> [Exercise requirements] From the entries, copy out every line in which the word "problem" is found.

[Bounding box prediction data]
= Beginning of Section =
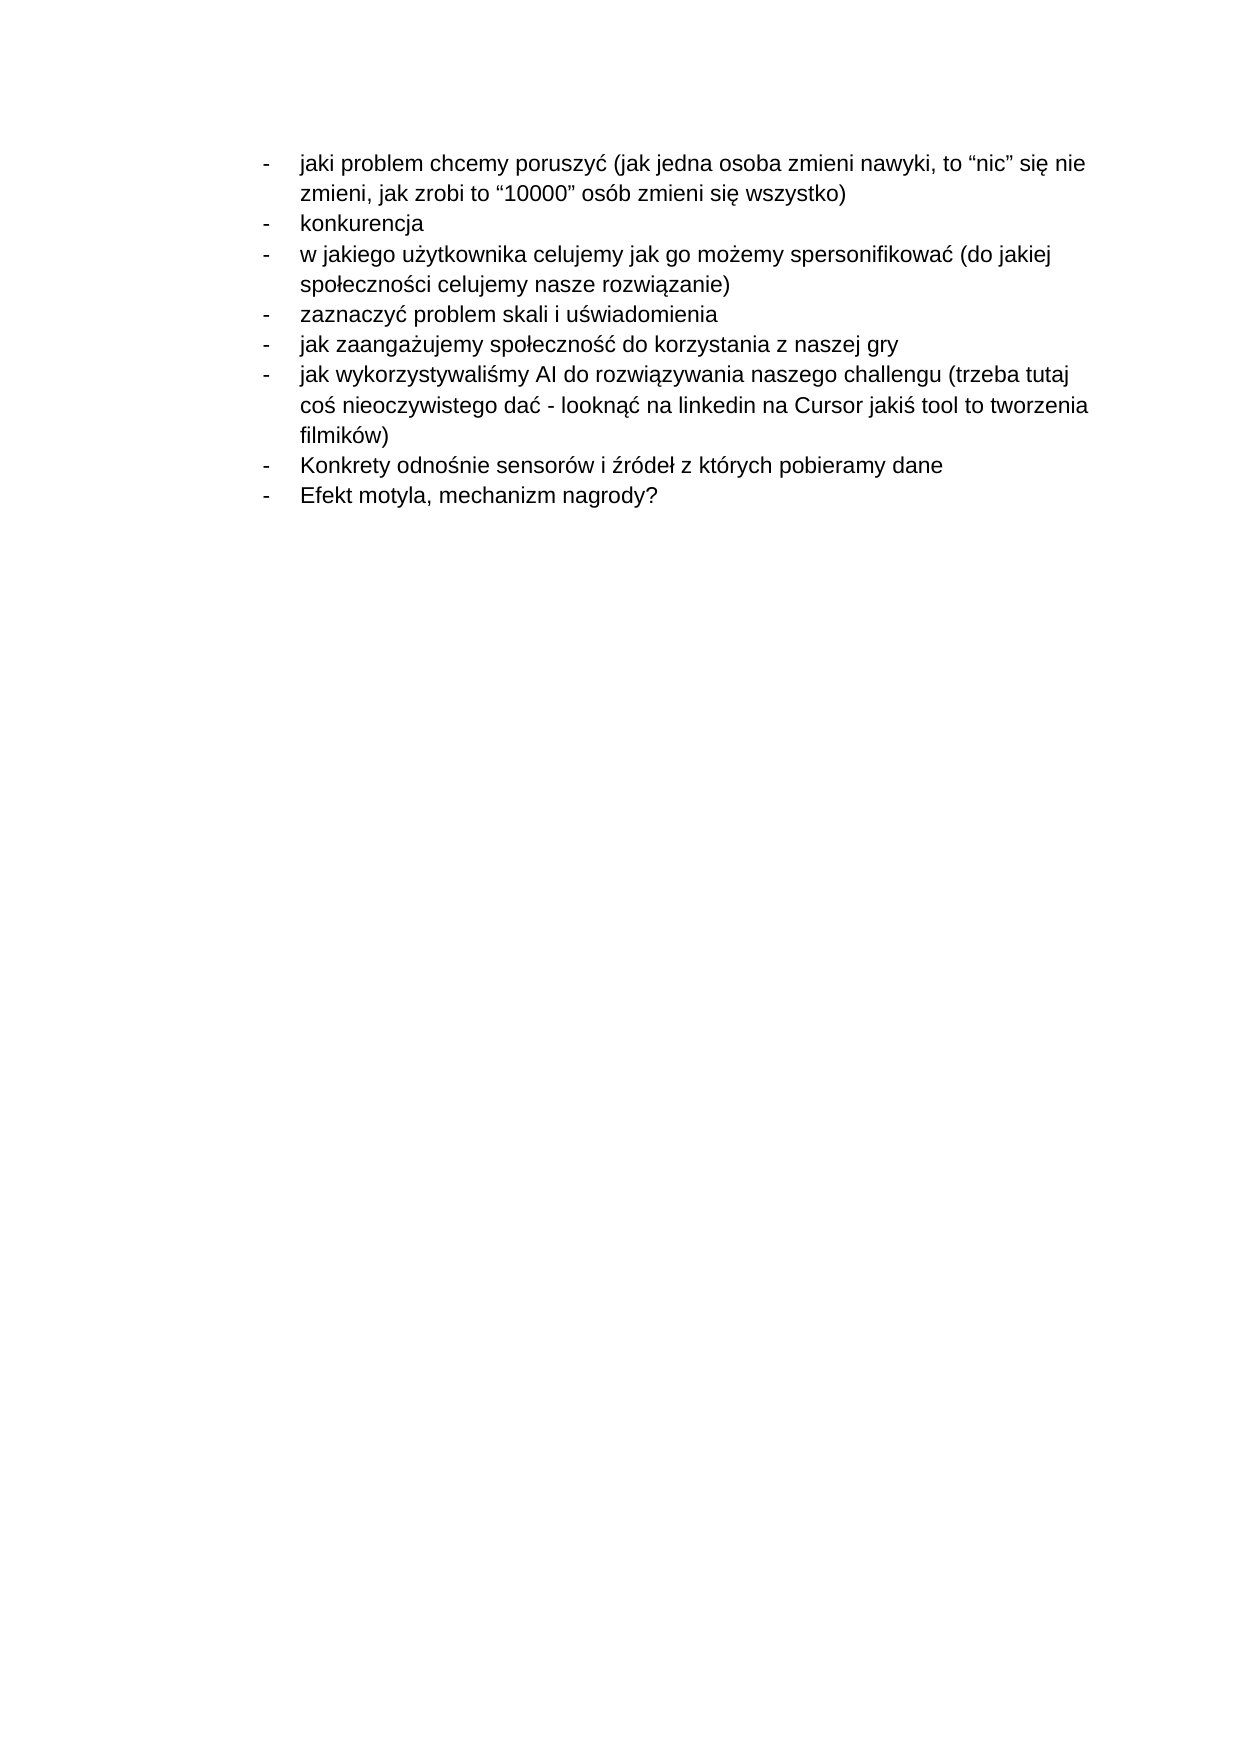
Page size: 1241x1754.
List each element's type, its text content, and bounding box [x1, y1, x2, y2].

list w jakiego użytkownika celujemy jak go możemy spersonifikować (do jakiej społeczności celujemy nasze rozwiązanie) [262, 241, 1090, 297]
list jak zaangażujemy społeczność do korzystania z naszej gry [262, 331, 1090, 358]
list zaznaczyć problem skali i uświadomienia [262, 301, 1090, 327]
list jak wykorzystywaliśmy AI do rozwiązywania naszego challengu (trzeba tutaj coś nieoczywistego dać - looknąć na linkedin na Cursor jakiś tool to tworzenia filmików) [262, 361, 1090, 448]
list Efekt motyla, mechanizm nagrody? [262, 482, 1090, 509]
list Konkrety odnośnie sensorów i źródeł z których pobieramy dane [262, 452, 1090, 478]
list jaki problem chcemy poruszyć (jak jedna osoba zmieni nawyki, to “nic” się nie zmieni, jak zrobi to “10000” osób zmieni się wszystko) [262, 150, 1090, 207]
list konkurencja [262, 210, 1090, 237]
= End of Section =
> [Written response]
list zaznaczyć problem skali i uświadomienia [262, 301, 1090, 327]
list jaki problem chcemy poruszyć (jak jedna osoba zmieni nawyki, to “nic” się nie zmieni, jak zrobi to “10000” osób zmieni się wszystko) [262, 150, 1090, 207]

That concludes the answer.